The average value of Manitoban farmland rose modestly in 2019, but like the rest of the country, it’s among the weakest gains in a decade.
This according to Farm Credit Canada’s (FCC) annual Farmland Values Report, which shows the average value of farmland in Manitoba increased by four per cent last year, slightly behind the 5.2 per cent national average.
“The days of sharp increases in farmland values continue to be replaced by more modest growth,” said FCC’s chief agricultural economist J.P. Gervais in a news release.
“Changes in commodity prices, uncertainty around global trade and some challenging weather conditions may be tapping the brakes on an otherwise healthy and robust Canadian agriculture industry.”
Manitoba’s four per cent increase is more or less on par with 2018 (3.7) and 2017 (five), but is a far cry from 25.6 per cent seen in both 2012 and 2013 when nearly every province was posting double-digit gains.
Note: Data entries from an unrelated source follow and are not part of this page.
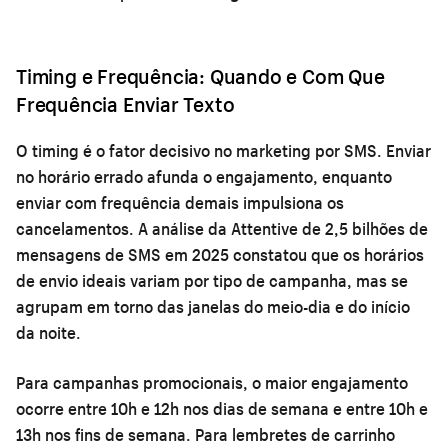
Timing e Frequência: Quando e Com Que
Frequência Enviar Texto
O timing é o fator decisivo no marketing por SMS. Enviar
no horário errado afunda o engajamento, enquanto
enviar com frequência demais impulsiona os
cancelamentos. A análise da Attentive de 2,5 bilhões de
mensagens de SMS em 2025 constatou que os horários
de envio ideais variam por tipo de campanha, mas se
agrupam em torno das janelas do meio-dia e do início
da noite.
Para campanhas promocionais, o maior engajamento
ocorre entre 10h e 12h nos dias de semana e entre 10h e
13h nos fins de semana. Para lembretes de carrinho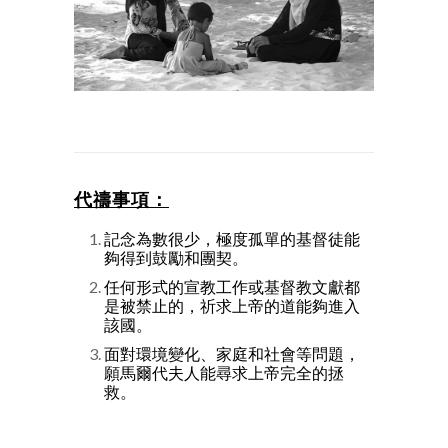
代禱事項：
記念為數很少，極度孤單的基督徒能
夠得到鼓勵和團契。
任何形式的宣教工作或基督教文獻都
是被禁止的，祈求上帝的道能夠進入
該國。
面對環境變化、家庭和社會等問題，
願馬爾代夫人能尋求上帝完全的拯
救。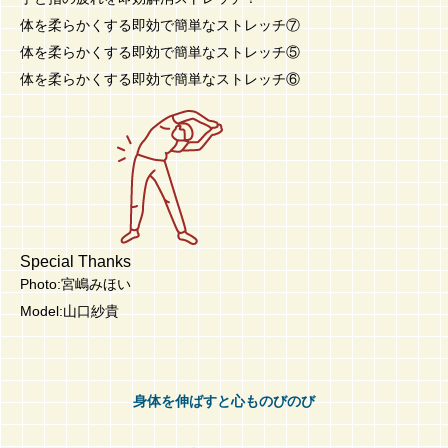
体を柔らかくする即効で簡単なストレッチ⑦
体を柔らかくする即効で簡単なストレッチ⑤
体を柔らかくする即効で簡単なストレッチ⑥
Special Thanks
Photo:宮嶋みほい
Model:山口紗貴
身体を伸ばすと心ものびのび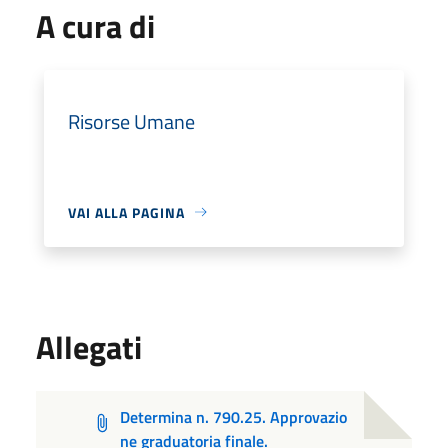
A cura di
Risorse Umane
VAI ALLA PAGINA
Allegati
Determina n. 790.25. Approvazio
ne graduatoria finale.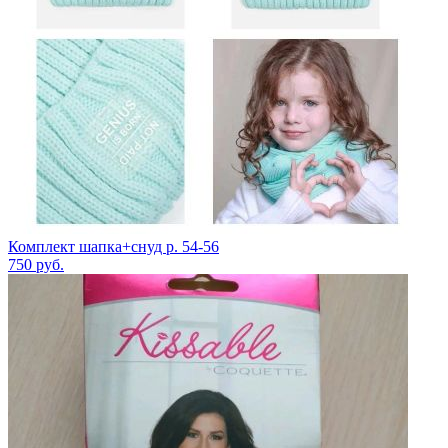
Комплект шапка+снуд р. 54-56
750
руб.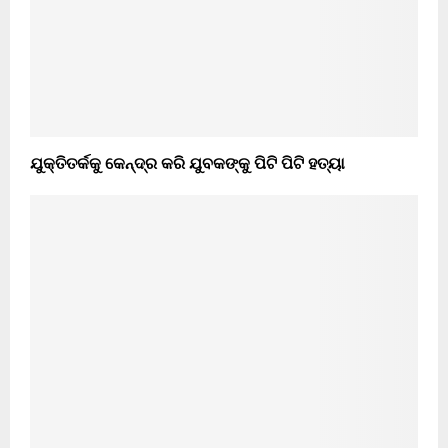
ଯୁକ୍ତିତର୍କକୁ କେନ୍ଦ୍ର କରି ଯୁବକଙ୍କୁ ପିଟି ପିଟି ହତ୍ୟା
However, it’s important to note increases within each province vary widely.
Eastman posted the largest increase in the province, up 8.2 per cent to an average value of $4,250 an acre.
Central Plains-Pembina Valley is valued the highest, at $5,247 an acre, but only rose by 4.7 per cent.
And Westman recorded the most modest growth, up 2.7 per cent in 2019, for an average $2,711.
As was the case in the other prairie provinces, the report indicates weather was a prime reason for lower yields; precipitation meant some crops went unharvested, while dry conditions during the growing season impacted pasture and hay.